Fatih Hafiz Mehmet
ANKARA
Diplomat Kuba di Ankara mengkritik pemerintah Amerika Serikat yang sedang mempertimbangkan untuk memberlakukan kembali sebuah undang-undang.
Pada 16 Januari, Departemen Luar Negeri AS mengumumkan telah memperpanjang penangguhan Helms-Burton Act selama 45 hari, bukan enam bulan seperti yang terdahulu.
Title III of Helms-Bolton Act adalah undang-undang yang disahkan pada 1996, yang menetapkan embargo terhadap Kuba.
Sejak 1996, pemerintah AS tetap menangguhkan penerapan undang-undang itu untuk mencegah tindakan yang memungkinkan warga AS menuntut perusahaan dan individu asing karena "perdagangan" properti yang disita oleh pemerintah Kuba beberapa dekade lalu.
"Tampaknya pemerintah AS mempertimbangkan untuk mencabut penangguhan penuh Title III of Helms-Burton Act,” kata Duta Besar Kuba di Turki Luis Alberto Amoros Nunez, dalam sebuah wawancara dengan Anadolu Agency.
Menurut Nunez, itu berarti siapapun dapat menuntut pengusaha asing, termasuk warga negara Turki di Kuba.
Dia menegaskan bahwa pencabutan penangguhan itu bertentangan dengan hukum internasional dan embargo terhadap Kuba setiap tahunnya dikritik oleh mayoritas negara anggota PBB.
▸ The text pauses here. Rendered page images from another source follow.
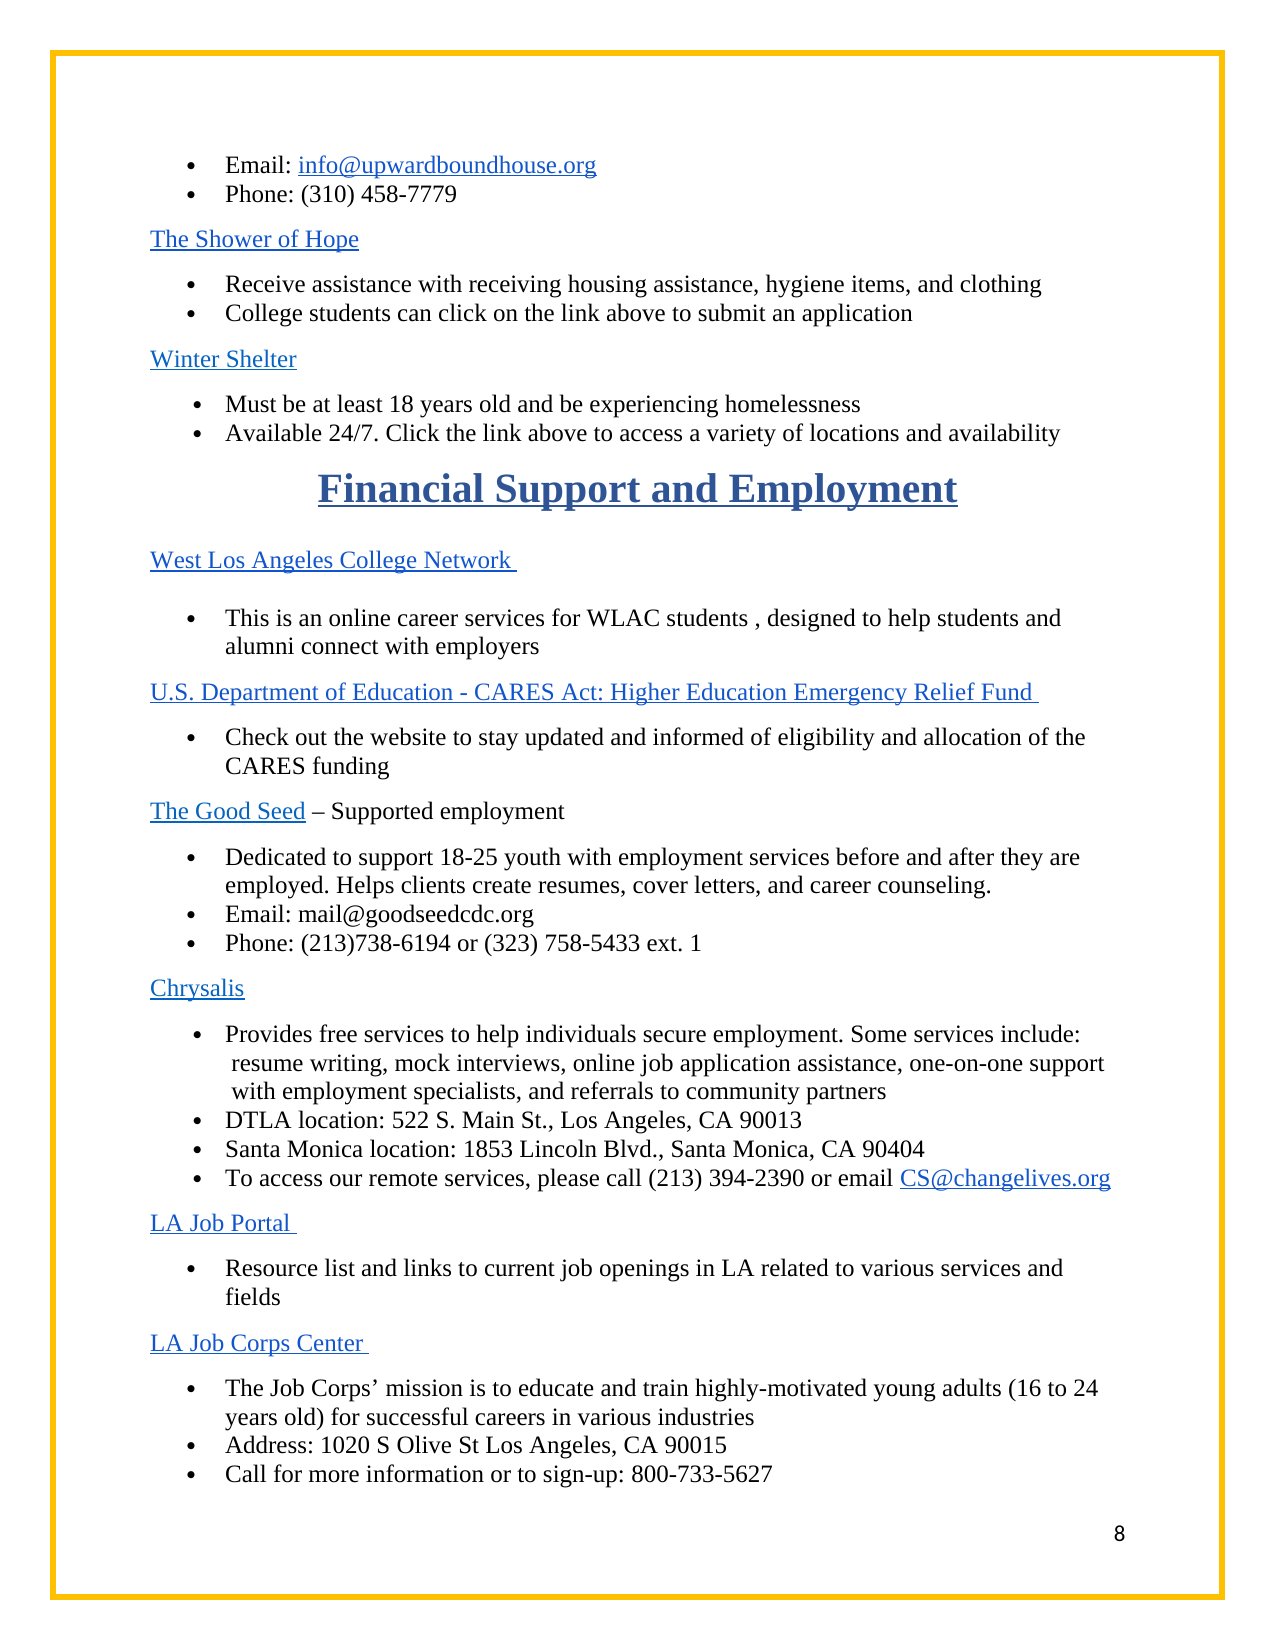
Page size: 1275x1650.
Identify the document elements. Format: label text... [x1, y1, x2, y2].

list To access our remote services, please call (213) 394-2390 or email CS@changelives.org [194, 1163, 1125, 1191]
text West Los Angeles College Network [150, 545, 1125, 574]
list Address: 1020 S Olive St Los Angeles, CA 90015 [187, 1431, 1125, 1459]
list Email: mail@goodseedcdc.org [187, 899, 1125, 928]
list This is an online career services for WLAC students , designed to help students and alumni connect with employers [187, 603, 1125, 660]
list Resource list and links to current job openings in LA related to various services and fields [187, 1253, 1125, 1311]
list Available 24/7. Click the link above to access a variety of locations and availability [194, 418, 1125, 447]
text LA Job Corps Center [150, 1328, 1125, 1356]
list Check out the website to stay updated and informed of eligibility and allocation of the CARES funding [187, 722, 1125, 780]
list College students can click on the link above to submit an application [187, 298, 1125, 327]
text Winter Shelter [150, 344, 1125, 372]
list Phone: (310) 458-7779 [187, 179, 1125, 207]
text The Shower of Hope [150, 224, 1125, 253]
list Receive assistance with receiving housing assistance, hygiene items, and clothing [187, 269, 1125, 298]
subtitle Financial Support and Employment [150, 463, 1125, 511]
list Call for more information or to sign-up: 800-733-5627 [187, 1459, 1125, 1488]
list The Job Corps’ mission is to educate and train highly-motivated young adults (16 to 24 years old) for successful careers in various industries [187, 1373, 1125, 1431]
list Dedicated to support 18-25 youth with employment services before and after they are employed. Helps clients create resumes, cover letters, and career counseling. [187, 842, 1125, 899]
list Santa Monica location: 1853 Lincoln Blvd., Santa Monica, CA 90404 [194, 1134, 1125, 1163]
text The Good Seed – Supported employment [150, 796, 1125, 825]
list Email: info@upwardboundhouse.org [187, 150, 1125, 179]
list Phone: (213)738-6194 or (323) 758-5433 ext. 1 [187, 928, 1125, 957]
text LA Job Portal [150, 1208, 1125, 1237]
list DTLA location: 522 S. Main St., Los Angeles, CA 90013 [194, 1105, 1125, 1134]
list Provides free services to help individuals secure employment. Some services include: resume writing, mock interviews, online job application assistance, one-on-one support with employment specialists, and referrals to community partners [194, 1019, 1125, 1105]
text U.S. Department of Education - CARES Act: Higher Education Emergency Relief Fund [150, 677, 1125, 706]
list Must be at least 18 years old and be experiencing homelessness [194, 389, 1125, 418]
text Chrysalis [150, 973, 1125, 1002]
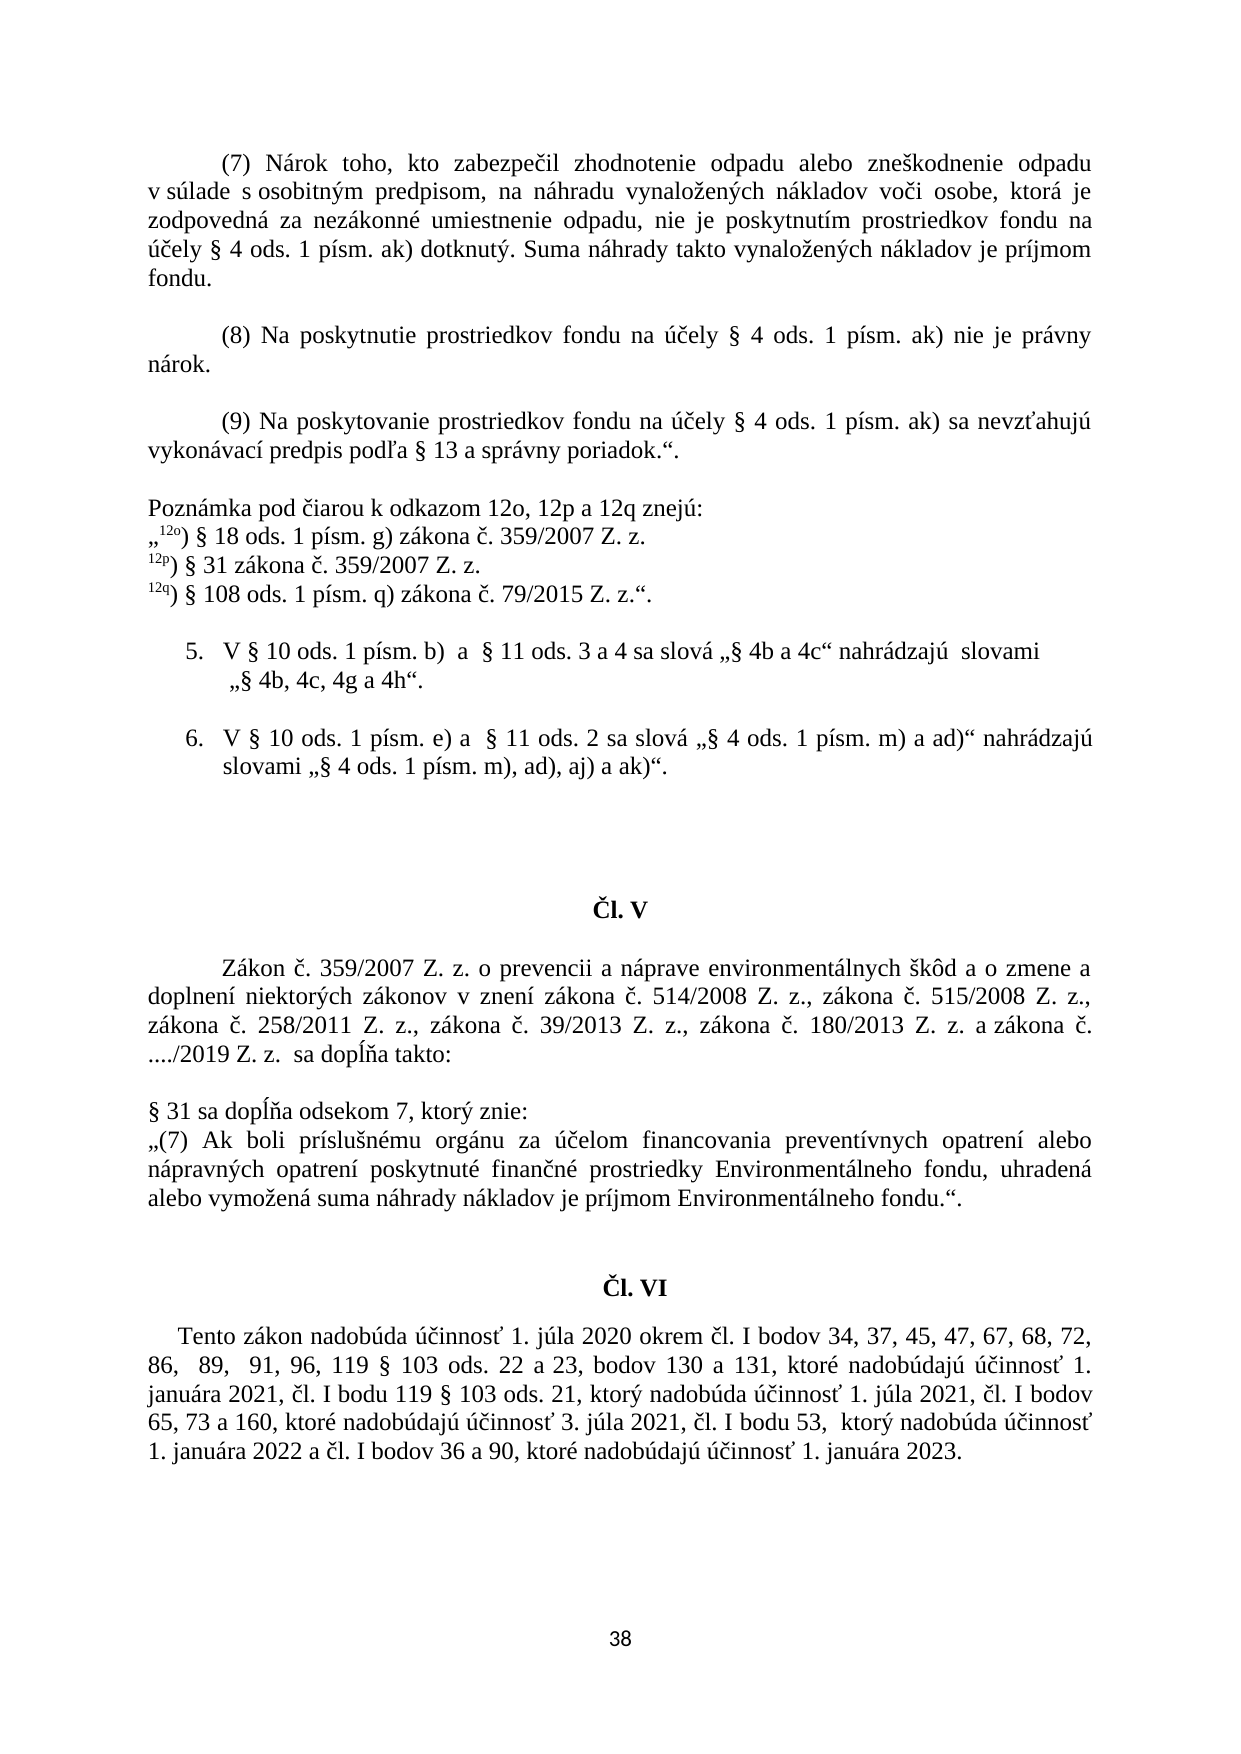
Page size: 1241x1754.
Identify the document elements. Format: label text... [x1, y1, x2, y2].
Selain itu, undang-undang tersebut akan memperumit negosiasi antara Kuba dan AS mengenai nasionalisasi properti AS di Kuba pada 1960-an.
Title III of Helms-Bolton Act selalu ditangguhkan oleh pemerintahan AS sebelumnya karena sifat ekstrateritorialnya dianggap rumit.
Dalam sebuah pernyataan yang dirilis pada 16 Januari, Deplu AS mengatakan bahwa undang-undang itu ditangguhkan selama 45 hari demi peninjauan yang lebih cermat sehubungan dengan kepentingan nasional Amerika Serikat dan upaya untuk mempercepat transisi ke demokrasi di Kuba.
"Kami mendorong siapapun yang melakukan bisnis di Kuba untuk mempertimbangkan kembali apakah mereka memperdagangkan properti yang disita dan bersekongkol dengan kediktatoran Kuba," tambah pernyataan itu.
“Kuba sepenuhnya mengecam pernyataan AS. Menurut saya, tindakan itu sangat tidak bertanggung jawab dan menunjukkan sikap permusuhan terhadap Kuba," tegas Nunez menanggapi pernyataan tersebut.
Helms-Bolton Act atau LIBERTAD Act dikritik oleh Dewan Eropa, Uni Eropa, Inggris, Kanada, Meksiko, Brasil, Argentina, dan lainnya yang memiliki hubungan dagang dengan Kuba.
Negara-negara ini menyatakan bahwa undang-undang itu bertentangan dengan semangat hukum internasional dan kedaulatan.
- Kuba menentang agresi di Venezuela
"Kami benar-benar menentang agresi terhadap Venezuela,” ujar Nunez menanggapi perkembangan terkini di Venezuela.
Duta besar itu menekankan bahwa Kuba mengutuk "upaya kudeta di Venezuela yang memaksakan pemerintahan boneka untuk melayani AS".
Dia juga menyatakan dukungan dan solidaritas negaranya untuk pemerintah konstitusional Presiden Nicolas Maduro.
Pekan lalu, Pemimpin Majelis Nasional Venezuela Juan Guaido, menyatakan dirinya sebagai presiden sementara Venezuela.
Presiden AS Donald Trump turut mengakui Guaido sebagai presiden. Tak lama setelah itu, Argentina, Kanada, Chili, Kolombia, Kosta Rika, Ekuador, Guatemala, Panama, dan Paraguay mengikuti langkah AS.
Bolivia dan Meksiko adalah negara-negara Amerika yang masih mengakui kepemimpinan Maduro.
Rusia dan China menentang seruan AS untuk mendukung Guaido, dan mengutuk campur tangan internasional di Venezuela. Selain itu, Turki dan Iran juga menyatakan dukungan untuk Maduro.
Saat diwawancarai, Nunez mengatakan bahwa hubungan bilateral Turki-Kuba “baik”.
Presiden Turki Recep Tayyip Erdogan mengunjungi Kuba pada 2015 sekaligus menemui Presiden Kuba saat itu, Raul Castro.
Nunez mengatakan kunjungan timbal balik antara pemimpin kedua negara telah memperkuat hubungan bilateral.
"Turki sangat jelas menentang embargo. Orang-orang Turki adalah orang yang bangga akan identitas mereka dan rendah hati,” kata dia lagi.